The Southern Highlands 46 Munros
Gentle, green and accessible, with scope for a great variety of mountain walks.
The Central Highlands 73 Munros
A combination of all the other regions, with some of the greatest rock faces in the country.
The Cairngorms 50 Munros
Great rolling plateaus, vast corries, remote mountain sanctuaries, sub-arctic ambience.
The Western Highlands 62 Munros
Dramatic landscapes, endless seascapes, narrow ridges, arrowhead peaks, rugged terrain.
The Northern Highlands 38 Munros
Massive, monolithic mountains rising out of a desolate, watery wilderness.
The Islands 13 Munros
Exquisite mountainscapes, knife-edge ridges, sky-high scrambling, maritime ambience.
The region covered by this guidebook, as its name implies, is the most southerly region in the Scottish Highlands. It is bounded on the west by the sea, on the east by the Tay Valley (the A9 Perth – Pitlochry road) and on the north by a line that runs along the A85 from Oban to Tyndrum, up the A82 to Rannoch Moor, then eastwards along Loch Rannoch and Loch Tummel to Pitlochry. In the south it is bounded by the central belt of Scotland between Glasgow and Edinburgh, below which the Southern Uplands continue to the English border.
The region itself is divided into two distinct halves by a geological zone of fracture known as the Highland Boundary Fault, which runs in a straight line across the breadth of Scotland from south-west to northeast. From the west coast it crosses Loch Lomond at Balmaha, passes through the Trossachs at Aberfoyle and heads north-east through Glen Artney to the Tay Valley and beyond, eventually to reach the east coast at Stonehaven.

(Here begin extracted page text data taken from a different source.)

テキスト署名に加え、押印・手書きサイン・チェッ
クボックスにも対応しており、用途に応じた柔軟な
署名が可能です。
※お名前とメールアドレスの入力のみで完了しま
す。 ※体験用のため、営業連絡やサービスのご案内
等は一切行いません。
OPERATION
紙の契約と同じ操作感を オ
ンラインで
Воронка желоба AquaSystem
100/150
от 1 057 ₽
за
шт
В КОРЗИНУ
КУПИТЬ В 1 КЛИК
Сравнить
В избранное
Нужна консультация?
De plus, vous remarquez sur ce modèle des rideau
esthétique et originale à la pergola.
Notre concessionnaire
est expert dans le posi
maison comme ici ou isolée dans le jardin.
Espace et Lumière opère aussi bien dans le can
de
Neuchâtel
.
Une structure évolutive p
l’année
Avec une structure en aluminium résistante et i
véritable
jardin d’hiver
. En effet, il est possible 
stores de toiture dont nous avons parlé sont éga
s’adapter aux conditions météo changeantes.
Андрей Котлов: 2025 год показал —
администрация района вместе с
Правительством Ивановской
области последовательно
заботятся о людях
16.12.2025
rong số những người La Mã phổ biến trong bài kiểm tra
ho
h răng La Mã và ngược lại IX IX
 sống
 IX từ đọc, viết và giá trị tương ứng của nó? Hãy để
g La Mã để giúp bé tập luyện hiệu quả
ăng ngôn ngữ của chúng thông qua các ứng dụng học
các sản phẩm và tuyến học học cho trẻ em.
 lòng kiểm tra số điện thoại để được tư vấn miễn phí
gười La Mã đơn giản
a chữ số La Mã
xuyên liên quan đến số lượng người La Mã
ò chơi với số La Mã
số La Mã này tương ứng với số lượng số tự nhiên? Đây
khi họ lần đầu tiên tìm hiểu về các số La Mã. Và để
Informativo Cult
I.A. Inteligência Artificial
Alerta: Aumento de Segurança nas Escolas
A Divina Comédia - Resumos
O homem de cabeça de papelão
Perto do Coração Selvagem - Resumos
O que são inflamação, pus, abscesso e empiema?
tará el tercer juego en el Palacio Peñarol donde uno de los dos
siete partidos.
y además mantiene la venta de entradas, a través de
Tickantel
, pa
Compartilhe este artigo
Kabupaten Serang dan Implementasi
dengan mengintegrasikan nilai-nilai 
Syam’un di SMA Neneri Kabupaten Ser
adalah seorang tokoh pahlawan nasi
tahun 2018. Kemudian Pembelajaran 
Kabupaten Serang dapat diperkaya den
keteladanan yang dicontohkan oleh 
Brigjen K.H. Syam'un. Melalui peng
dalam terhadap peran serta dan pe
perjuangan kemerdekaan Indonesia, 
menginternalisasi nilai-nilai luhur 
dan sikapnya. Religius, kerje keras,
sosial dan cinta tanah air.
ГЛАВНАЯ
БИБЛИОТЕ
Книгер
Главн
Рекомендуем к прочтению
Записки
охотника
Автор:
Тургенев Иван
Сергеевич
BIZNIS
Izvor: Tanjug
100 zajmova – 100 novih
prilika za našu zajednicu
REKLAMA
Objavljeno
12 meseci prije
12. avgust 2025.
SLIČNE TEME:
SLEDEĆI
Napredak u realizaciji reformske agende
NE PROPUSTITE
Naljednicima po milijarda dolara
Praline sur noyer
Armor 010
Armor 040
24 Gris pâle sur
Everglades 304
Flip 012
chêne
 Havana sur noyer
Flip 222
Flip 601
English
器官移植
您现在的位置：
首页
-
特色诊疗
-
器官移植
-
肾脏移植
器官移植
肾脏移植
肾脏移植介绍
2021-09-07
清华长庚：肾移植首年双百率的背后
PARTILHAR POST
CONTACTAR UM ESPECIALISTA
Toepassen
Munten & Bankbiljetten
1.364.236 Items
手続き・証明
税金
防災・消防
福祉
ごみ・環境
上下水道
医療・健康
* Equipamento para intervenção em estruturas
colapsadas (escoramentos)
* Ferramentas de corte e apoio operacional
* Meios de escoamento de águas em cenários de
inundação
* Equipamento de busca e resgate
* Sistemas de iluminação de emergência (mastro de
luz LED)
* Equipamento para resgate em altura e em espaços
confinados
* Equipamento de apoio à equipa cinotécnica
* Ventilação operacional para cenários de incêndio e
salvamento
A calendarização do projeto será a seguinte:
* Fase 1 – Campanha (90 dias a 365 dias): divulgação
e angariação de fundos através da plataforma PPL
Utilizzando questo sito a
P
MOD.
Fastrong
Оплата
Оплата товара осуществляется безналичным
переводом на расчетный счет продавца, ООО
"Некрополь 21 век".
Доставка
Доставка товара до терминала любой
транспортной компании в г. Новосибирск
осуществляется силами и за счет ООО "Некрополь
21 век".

Although the fault is hundreds of millions of years old, tremors are still felt along it as the rocks continue to settle, making the town of Crieff the earthquake capital of the British Isles.
South of the Highland Boundary Fault lie green rounded hills, while north of it lie rougher mountains, including all the region’s 46 Munros and accompanying 21 Tops, to say nothing of 36 Corbetts. The rocks are mostly sedimentary but they have been greatly metamorphosed, uplifted and folded over time. Rolling folds parallel to the Highland Boundary Fault have rippled the land into Munro-height mountains separated by deep depressions, of which the largest is the great strath that runs from Crianlarich through Glen Dochart to Killin, then along Loch Tay to Aberfeldy and Pitlochry.
Although the ground to the north of the fault is rougher than that to the south, it is nowhere near as rugged as further north and west in the Highlands, while the igneous Cairngorm plateaus to the east are different again. The Southern Highland landscape is more gentle, more rounded and more verdant, though with enough geological variation and Ice Age sculpting to include an occasional rock playground for climbers and scramblers. Examples include the overhanging rock faces of The Cobbler, the great Prow of Stuc a’ Chroin and the craggy corries of the Bridge of Orchy mountains.
Apart from some notable exceptions, the Munros cluster in groups separated by lochs and deep glens, which carry an extensive road system that eases access. Within each group the Munros are often close enough together to make multi-bagging trips practicable. The region therefore has the best of both worlds. Its Munros are easily accessible individually, while their clustering facilitates combined ascents.